中城:「びーのびーの」について伺い、その多岐にわたる活動にびっくりしました。実は私の障害を持っている長男が幼児の時に自主訓練会に参加して、その運営にも少し関わっていたのですが常設施設とか法人組織という発想はありませんでした。そんな発想をする原さんとは、どんなお子さんだったのですか?子どもの時から社会に関心があったのですか?
原さん:いえいえ小学校の夏休みの課題で沖縄、広島を調べようとしたこともありますが、ごく普通の子どもだったと思っています。そもそも「びーのびーの」を作ったきっかけは港北区の子育て情報マップ作りで出会った理事長の奥山千鶴子との出会いだったのです。児童館のない横浜で子育て支援の何かができないかと話し合ったのです。ちょうどNHKで「0123吉祥寺」という親子を支援する活動が紹介されていました。廃園となった幼稚園の跡地利用として子育て支援施設に転用の動きがあり、その流れで市民中心の武蔵野子ども協会が生まれました。そこでは住民向けにワークショップなどを行い、施設の運営も委託されたのです。私たちはこの動きに大きな刺激を受けました。
 当時、横浜では保育園にも幼稚園にも行っていない子どもとお母さんを受け入れているところは、小さな子育てサークル以外はありませんでした。多くの子育てサークルは月に1回、地区センターなどの公共施設を借りて細々と運営していました。施設からは走り回る子どもが障子を破らないかと注意されたり、他の利用者にうるさいと煙たがられたり、施設が抽選で外れて借りれなかったりと苦労の連続でした。そこで私たちはもっと頻繁にもっと自由に活動ができる常設のスペースの確保を目指しました。本当は家一軒丸ごと借りたかったのですが見つからず、ようやく港北区の友人から紹介されたのが、菊名の空き店舗だったのです。そこで仲間に呼びかけて子育て支援の活動団体を立ち上げました。発起集会には「0123吉祥寺」の方に基調講演をお願いして、活動の実情についてお話いただきました。
 ちょうど介護保険制度が始まったばかりで、介護を担う多くの団体がNPO法人の認可をとって活動していました。私たちも施設を借りるにあたって任意のグループよりも、きちっとした組織をと考えて、介護団体の方達に申請書類の作成方法を教えていただいたりして1999年にNPO法人の認可申請を行ないました。幸い翌年に認可が降りました。NPO法人の役員には町内会など地域の方々、福祉、子育ての専門家の方や申請でお世話になった方々にも入っていただきました。
 元々、私や理事長の奥山は母親であっても子育てのプロではありません。奥山は国際会議のプロデュース、私は出版流通関係に関わっていて、二人とも直接育児教育には関わってきませんでした。
 幸い私たちの周りには多様な方々が集まりました。自宅を開放して絵本の読み聞かせの活動をされてきた方や、元保育士などの方もいました。お母さんたちも多様で、子育てが大好きな方もいれば、子育ては苦手だけどデスクワークは得意だったり、それぞれの得意技を提供しながらのスタートでした。

オープンしてからが大変でした
中城:実際にオープンしてどうでしたか?
■ ■ ■ ■ ■
§ 練習問題
A. 抜粋によると、NPO法人の認可申請が行われたのは何年か。
B. 抜粋の中で、常設のスペースの確保を目指すことになった理由を説明せよ。
抜粋の内容だけを手がかりにすること。

(記録)
■ ■ ■ ■ ■
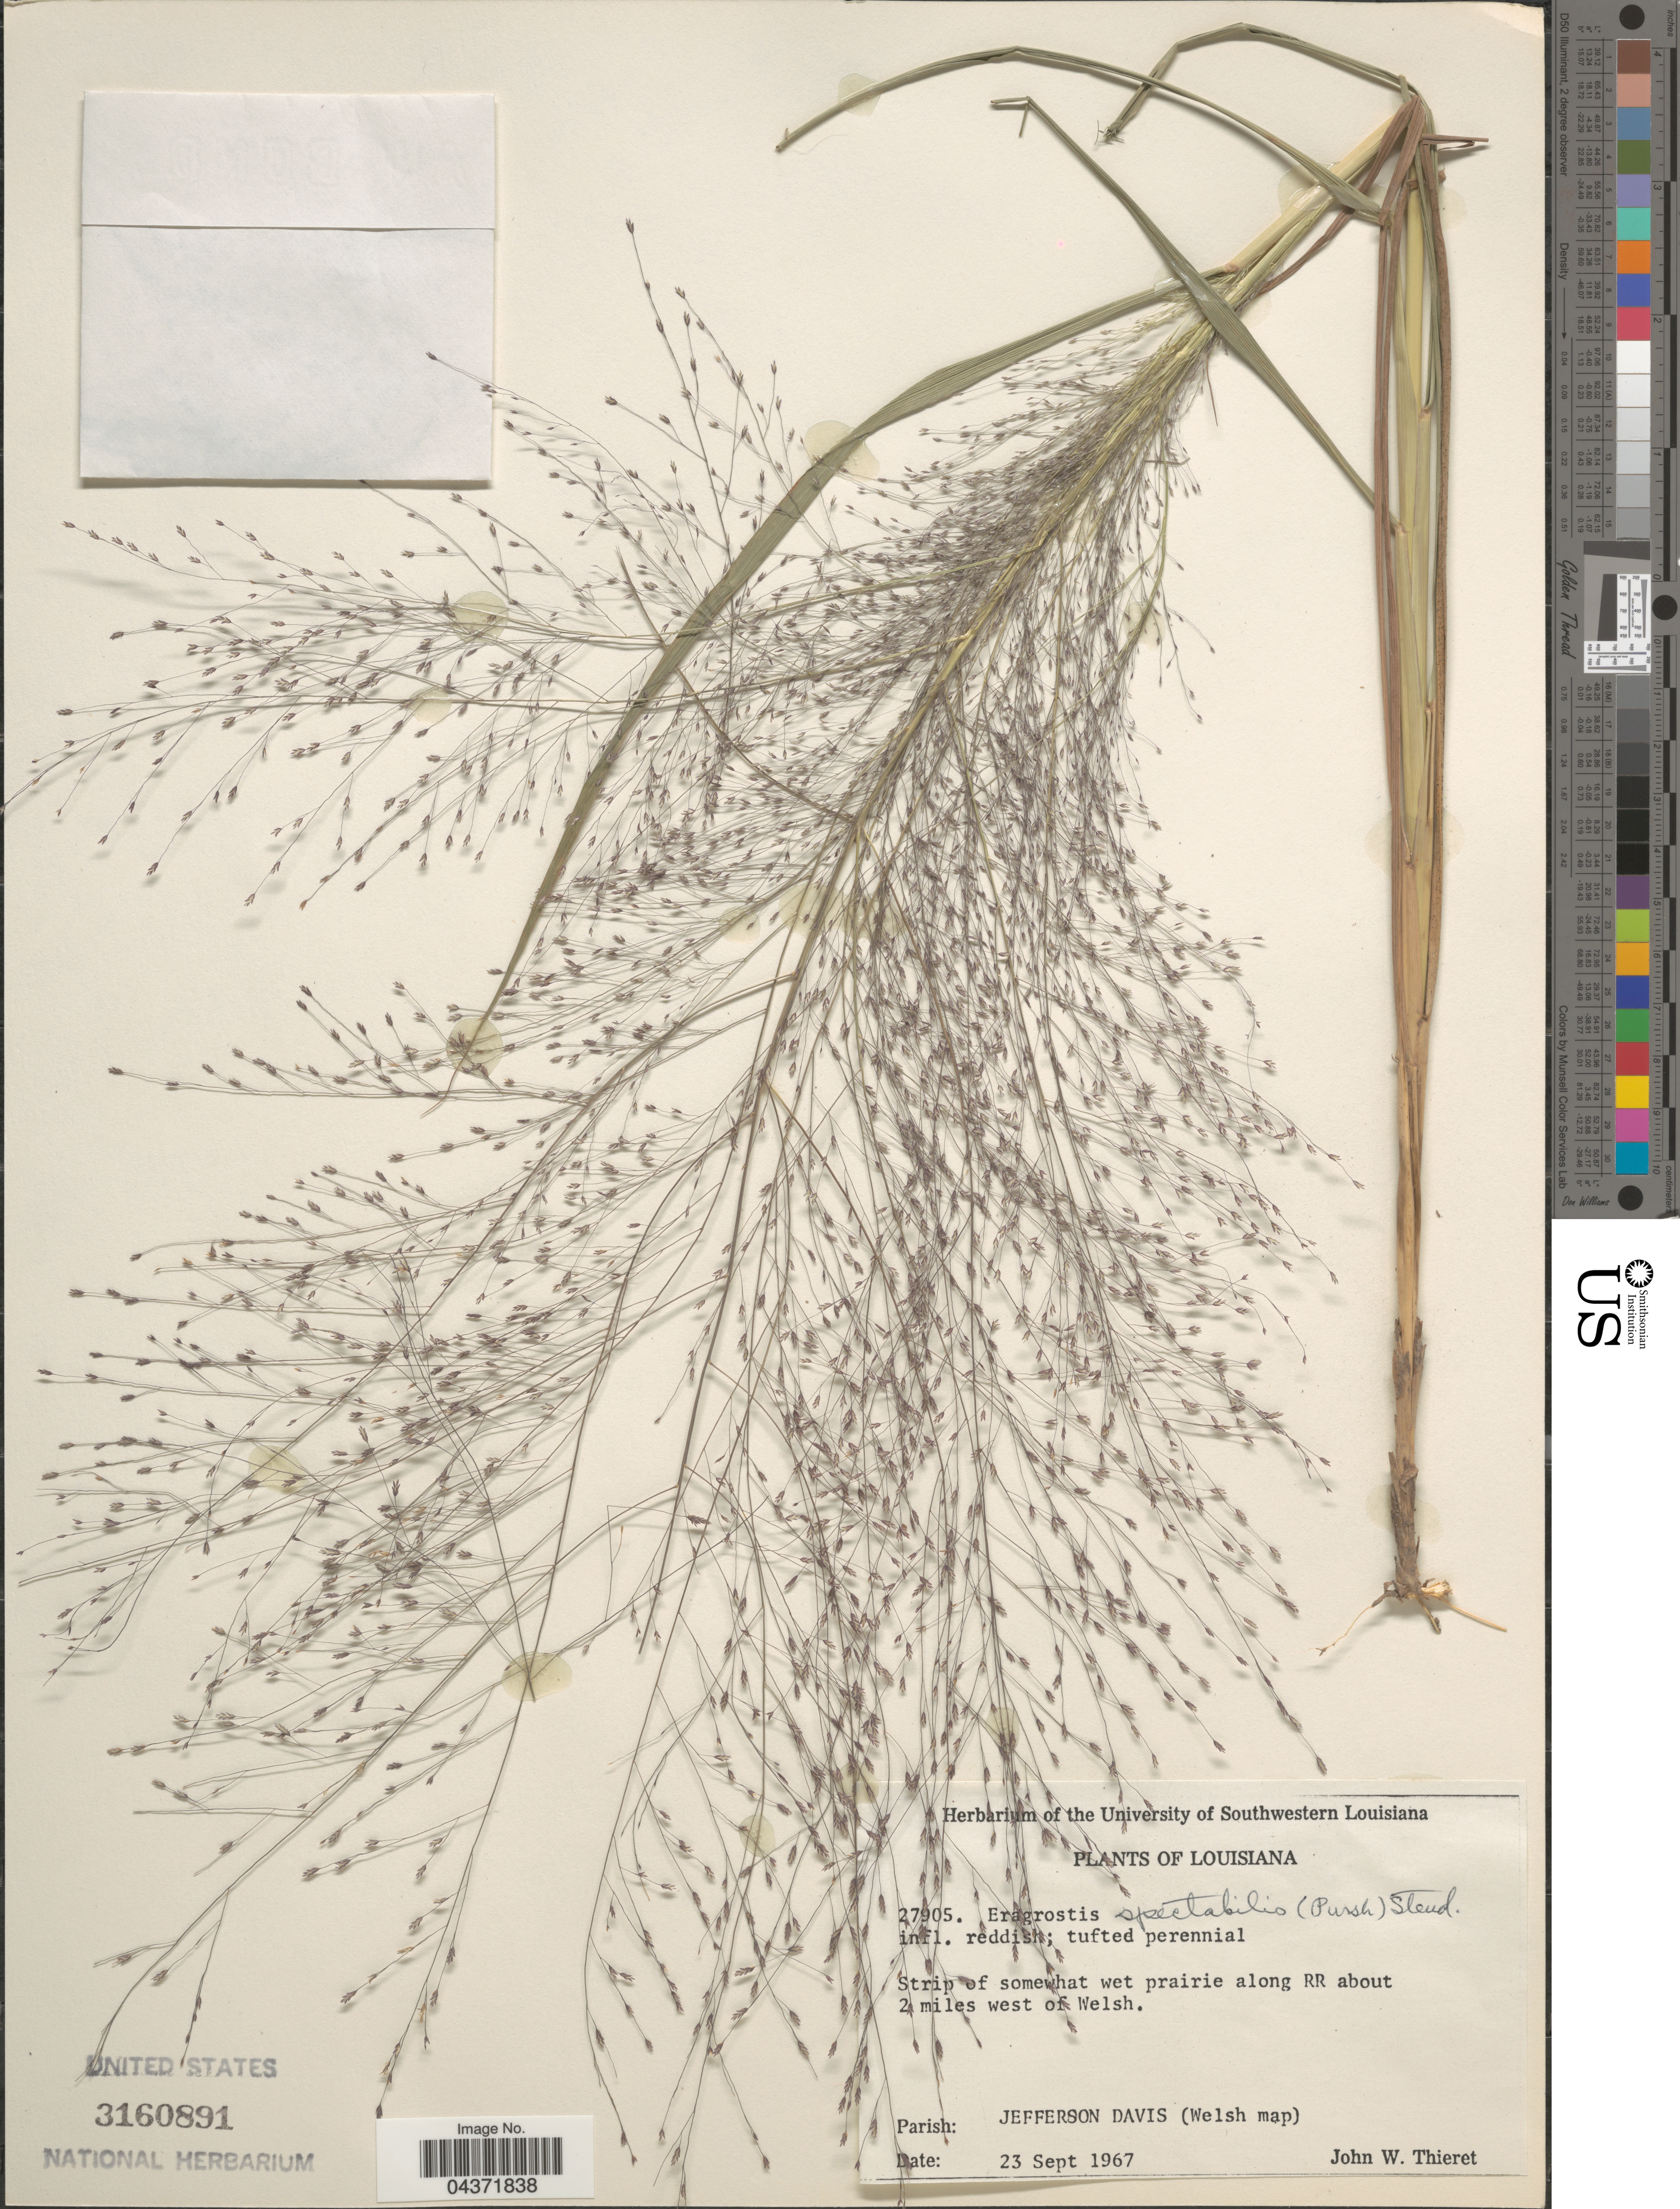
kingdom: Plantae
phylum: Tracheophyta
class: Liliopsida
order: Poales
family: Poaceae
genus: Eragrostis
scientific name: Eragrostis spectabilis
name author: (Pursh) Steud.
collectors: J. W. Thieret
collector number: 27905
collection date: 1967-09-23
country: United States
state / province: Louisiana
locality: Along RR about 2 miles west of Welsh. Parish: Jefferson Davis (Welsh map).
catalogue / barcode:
■ ■ ■ ■ ■
§ 解答
A. 1999年である。

B. 当時の子育てサークルは月に1回、地区センターなどの公共施設を借りて細々と運営していた。子どもが障子を破らないかと注意されたり、ほかの利用者にうるさいと煙たがられたり、抽選で外れて借りられなかったりと苦労が続いた。そのため、もっと頻繁に、もっと自由に活動できる場所が求められたからである。